Le temps chaud et humide connu dernièrement au Saguenay-Lac-Saint-Jean donne espoir aux agriculteurs en prévision de la dernière coupe de foin dans la région.
Le temps chaud et humide connu dernièrement au Saguenay-Lac-Saint-Jean donne espoir aux agriculteurs en prévision de la dernière coupe de foin dans la région.

Les agriculteurs de la région moins affectés par la sécheresse

Myriam Gauthier
Myriam Gauthier
Initiative de journalisme local - Le Quotidien
Les agriculteurs du Saguenay-Lac-Saint-Jean sont moins durement affectés par la sécheresse qui fait craindre à plusieurs une importante pénurie de foin à travers la province. Si la situation se maintient, la production régionale de foin devrait être suffisante et pourrait même permettre d’approvisionner quelques producteurs d’autres régions.

Depuis le 1er mai, le Saguenay-Lac-Saint-Jean a reçu environ 85 millimètres de pluie de moins que la normale jusqu’à maintenant, estime le président régional de l’Union des producteurs agricoles (UPA), Mario Théberge. Le secteur du Saguenay est plus affecté par la sécheresse que le Lac-Saint-Jean, selon les relevés d’Agrométéo Québec qu’il avait en main mardi.

Bien que les rendements aient diminué de 25% à 50% pour la première coupe de foin, selon le type de culture, le Saguenay-Lac-Saint-Jean connaît un manque de précipitations moins important que plusieurs autres régions. «Au Centre-du-Québec, à Bécancour – c’est une belle région agricole –, le maïs est moins beau que celui de mon voisin qui est à Normandin», donne en exemple le producteur, dont les terres sont situées dans au nord du Lac-Saint-Jean.

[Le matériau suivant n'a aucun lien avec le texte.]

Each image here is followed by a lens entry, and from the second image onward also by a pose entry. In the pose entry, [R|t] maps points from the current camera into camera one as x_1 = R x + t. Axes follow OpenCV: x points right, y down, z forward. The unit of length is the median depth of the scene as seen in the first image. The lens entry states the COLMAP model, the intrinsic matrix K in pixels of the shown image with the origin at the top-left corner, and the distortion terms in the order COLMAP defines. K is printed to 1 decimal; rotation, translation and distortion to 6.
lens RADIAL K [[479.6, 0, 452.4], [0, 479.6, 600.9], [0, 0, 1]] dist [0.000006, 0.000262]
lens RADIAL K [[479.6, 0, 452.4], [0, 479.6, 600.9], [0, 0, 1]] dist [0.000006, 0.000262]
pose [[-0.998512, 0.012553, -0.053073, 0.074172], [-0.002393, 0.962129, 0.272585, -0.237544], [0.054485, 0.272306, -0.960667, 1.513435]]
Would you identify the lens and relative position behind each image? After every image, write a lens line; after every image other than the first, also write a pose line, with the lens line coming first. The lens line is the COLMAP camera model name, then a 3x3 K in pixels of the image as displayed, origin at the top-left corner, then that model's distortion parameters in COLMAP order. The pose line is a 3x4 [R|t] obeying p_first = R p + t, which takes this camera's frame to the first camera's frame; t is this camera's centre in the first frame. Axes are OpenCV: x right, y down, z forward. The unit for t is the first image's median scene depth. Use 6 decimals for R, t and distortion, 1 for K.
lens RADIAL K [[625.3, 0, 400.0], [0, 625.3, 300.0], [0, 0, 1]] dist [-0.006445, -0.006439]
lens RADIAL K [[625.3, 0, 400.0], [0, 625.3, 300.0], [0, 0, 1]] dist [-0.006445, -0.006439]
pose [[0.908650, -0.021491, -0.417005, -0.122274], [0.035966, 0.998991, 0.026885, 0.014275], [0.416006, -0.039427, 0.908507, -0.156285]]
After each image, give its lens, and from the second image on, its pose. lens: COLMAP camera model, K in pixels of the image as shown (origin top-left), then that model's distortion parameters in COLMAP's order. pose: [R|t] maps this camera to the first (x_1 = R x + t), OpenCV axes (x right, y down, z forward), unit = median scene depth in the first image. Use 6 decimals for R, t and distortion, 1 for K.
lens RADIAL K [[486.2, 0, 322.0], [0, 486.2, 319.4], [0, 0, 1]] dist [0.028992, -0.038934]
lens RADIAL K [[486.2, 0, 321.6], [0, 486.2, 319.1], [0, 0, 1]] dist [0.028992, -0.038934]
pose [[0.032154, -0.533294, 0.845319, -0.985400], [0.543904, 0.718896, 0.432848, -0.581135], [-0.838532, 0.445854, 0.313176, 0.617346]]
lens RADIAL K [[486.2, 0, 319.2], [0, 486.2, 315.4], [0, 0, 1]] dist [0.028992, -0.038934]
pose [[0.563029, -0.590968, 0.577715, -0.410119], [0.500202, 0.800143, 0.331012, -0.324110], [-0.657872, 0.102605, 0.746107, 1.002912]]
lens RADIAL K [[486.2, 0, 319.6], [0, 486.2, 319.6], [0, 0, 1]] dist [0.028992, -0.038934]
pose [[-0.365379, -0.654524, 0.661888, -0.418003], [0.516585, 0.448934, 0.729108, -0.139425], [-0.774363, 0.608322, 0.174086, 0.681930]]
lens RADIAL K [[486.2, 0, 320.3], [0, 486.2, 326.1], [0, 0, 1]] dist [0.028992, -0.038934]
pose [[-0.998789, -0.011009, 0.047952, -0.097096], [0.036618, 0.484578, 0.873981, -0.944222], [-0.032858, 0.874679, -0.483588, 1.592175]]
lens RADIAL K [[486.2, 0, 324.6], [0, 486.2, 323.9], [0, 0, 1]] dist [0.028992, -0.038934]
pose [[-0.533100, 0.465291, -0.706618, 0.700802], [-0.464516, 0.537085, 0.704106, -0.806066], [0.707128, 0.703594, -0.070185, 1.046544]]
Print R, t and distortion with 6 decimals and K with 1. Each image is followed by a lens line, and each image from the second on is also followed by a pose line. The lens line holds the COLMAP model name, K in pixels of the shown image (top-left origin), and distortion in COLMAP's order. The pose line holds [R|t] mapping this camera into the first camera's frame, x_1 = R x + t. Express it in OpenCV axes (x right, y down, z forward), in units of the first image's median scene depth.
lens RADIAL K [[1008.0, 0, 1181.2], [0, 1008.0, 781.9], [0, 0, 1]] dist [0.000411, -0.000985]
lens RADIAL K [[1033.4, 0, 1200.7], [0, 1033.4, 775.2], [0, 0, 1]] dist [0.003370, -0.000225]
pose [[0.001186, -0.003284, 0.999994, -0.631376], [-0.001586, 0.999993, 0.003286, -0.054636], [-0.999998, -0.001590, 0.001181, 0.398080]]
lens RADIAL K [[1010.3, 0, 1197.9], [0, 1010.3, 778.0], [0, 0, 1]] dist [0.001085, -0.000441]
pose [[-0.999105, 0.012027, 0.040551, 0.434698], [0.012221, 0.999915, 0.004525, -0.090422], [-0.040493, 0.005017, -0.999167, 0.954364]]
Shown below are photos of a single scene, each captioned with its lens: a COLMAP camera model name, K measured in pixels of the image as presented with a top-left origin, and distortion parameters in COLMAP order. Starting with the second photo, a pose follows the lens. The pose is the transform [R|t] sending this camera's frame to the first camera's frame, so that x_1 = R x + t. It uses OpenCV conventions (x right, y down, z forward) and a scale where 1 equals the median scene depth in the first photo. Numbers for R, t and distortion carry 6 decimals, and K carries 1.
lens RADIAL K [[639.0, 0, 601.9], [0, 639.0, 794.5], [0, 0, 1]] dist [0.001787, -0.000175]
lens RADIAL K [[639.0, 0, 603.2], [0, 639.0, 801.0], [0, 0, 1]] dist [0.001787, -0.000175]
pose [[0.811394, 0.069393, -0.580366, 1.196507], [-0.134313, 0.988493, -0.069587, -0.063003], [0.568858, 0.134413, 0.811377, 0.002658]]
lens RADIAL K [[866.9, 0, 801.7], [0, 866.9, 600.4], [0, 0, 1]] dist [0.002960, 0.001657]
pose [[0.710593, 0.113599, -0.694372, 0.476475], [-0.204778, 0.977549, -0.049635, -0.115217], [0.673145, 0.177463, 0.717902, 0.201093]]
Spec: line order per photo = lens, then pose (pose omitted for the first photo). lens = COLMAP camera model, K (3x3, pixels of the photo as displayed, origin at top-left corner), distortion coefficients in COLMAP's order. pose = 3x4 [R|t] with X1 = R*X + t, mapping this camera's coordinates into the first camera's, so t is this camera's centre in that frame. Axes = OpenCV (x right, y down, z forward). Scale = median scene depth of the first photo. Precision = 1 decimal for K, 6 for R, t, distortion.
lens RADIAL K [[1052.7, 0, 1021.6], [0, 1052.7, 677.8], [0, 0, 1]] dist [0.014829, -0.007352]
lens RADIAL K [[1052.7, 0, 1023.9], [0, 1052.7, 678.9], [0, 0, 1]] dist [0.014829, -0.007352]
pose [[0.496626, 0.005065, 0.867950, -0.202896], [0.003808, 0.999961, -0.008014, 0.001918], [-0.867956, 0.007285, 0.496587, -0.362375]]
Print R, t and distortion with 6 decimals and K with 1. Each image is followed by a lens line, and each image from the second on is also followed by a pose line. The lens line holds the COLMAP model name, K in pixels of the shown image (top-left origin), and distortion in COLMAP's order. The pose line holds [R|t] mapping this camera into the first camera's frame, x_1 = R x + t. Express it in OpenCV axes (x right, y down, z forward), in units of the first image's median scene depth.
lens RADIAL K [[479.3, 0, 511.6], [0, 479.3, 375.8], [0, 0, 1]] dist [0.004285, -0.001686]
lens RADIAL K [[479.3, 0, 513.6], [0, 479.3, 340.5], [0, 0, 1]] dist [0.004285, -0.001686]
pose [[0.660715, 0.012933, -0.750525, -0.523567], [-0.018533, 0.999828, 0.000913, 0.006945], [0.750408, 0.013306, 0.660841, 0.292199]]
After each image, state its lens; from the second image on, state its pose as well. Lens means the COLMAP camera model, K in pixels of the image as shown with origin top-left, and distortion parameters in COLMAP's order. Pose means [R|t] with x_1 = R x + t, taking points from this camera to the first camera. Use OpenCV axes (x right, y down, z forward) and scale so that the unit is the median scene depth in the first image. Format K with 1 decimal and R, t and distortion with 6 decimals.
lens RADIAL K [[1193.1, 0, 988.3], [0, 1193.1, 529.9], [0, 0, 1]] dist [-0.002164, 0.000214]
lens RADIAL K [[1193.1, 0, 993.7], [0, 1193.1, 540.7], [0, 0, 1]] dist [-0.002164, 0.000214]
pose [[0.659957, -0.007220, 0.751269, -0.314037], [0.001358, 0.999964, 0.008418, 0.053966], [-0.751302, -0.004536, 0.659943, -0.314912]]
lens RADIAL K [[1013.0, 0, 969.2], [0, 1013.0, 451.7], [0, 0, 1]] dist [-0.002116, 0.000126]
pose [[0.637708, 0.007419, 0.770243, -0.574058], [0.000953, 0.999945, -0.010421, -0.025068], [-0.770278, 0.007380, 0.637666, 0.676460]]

« Vous savez, c’est une température tropicale qu’on a là, souligne M. Théberge. De la pluie, des orages, c’est chaud, humide, ça n’a pas de bon sens. Ça fait que ça pousse! »
Mario Théberge

Les régions de la Mauricie, de Lanaudière et de la Côte-Nord, notamment, sont particulièrement affectées par la sécheresse qui sévit cette saison. Certains producteurs ont même réduit leur troupeau, craignant de ne pouvoir s’approvisionner suffisamment pour nourrir toutes leurs bêtes pendant l’hiver.

Temps chaud et humide
Le temps chaud et humide connu dernièrement au Saguenay-Lac-Saint-Jean donne espoir aux agriculteurs qui n’ont pas encore procédé à leur deuxième et dernière coupe de foin de la saison. «Vous savez, c’est une température tropicale qu’on a là, souligne M. Théberge. De la pluie, des orages, c’est chaud, humide, ça n’a pas de bon sens. Ça fait que ça pousse!» Cette seconde récolte devrait atteindre un rendement normal.

La situation est cependant plus difficile pour les producteurs qui ont choisi de faucher le foin à trois reprises cet été. Pour plusieurs, la deuxième coupe a été réalisée récemment. À l’image de la première, le rendement a été «très, très moyen», indique le président régional.

Les espoirs d’un meilleur rendement reposent alors sur la dernière coupe, si le temps chaud et humide se maintient dans les prochaines semaines.

Une production qui devrait être suffisante
Mario Théberge s’attend dans la situation actuelle à ce que les producteurs laitiers et de bovins du Saguenay-Lac-Saint-Jean n’aient pas besoin de s’approvisionner en foin à l’extérieur de la région.

La diminution du nombre de bêtes d’élevage dans la région depuis une dizaine d’années aidera aussi les agriculteurs à tirer leur épingle du jeu. «Il y a beaucoup de producteurs qui ont encore leurs terres, mais qui n’ont plus d’animaux. Ils font quand même du foin, mais pour le vendre.»

Le président régional invite ses membres à faire preuve de solidarité en ne profitant pas de la rareté du foin pour hausser les prix de façon démesurée.

Des agriculteurs de la région pourraient même être en mesure de vendre du fourrage à d’autres producteurs du Québec qui sont nombreux à regarder du côté de l’Ouest canadien en prévision de l’hiver.

«On ne fournira pas toute la province, prévient cependant le président régional, qui ne veut pas créer de faux espoirs. Ça peut être pour quelques producteurs seulement.»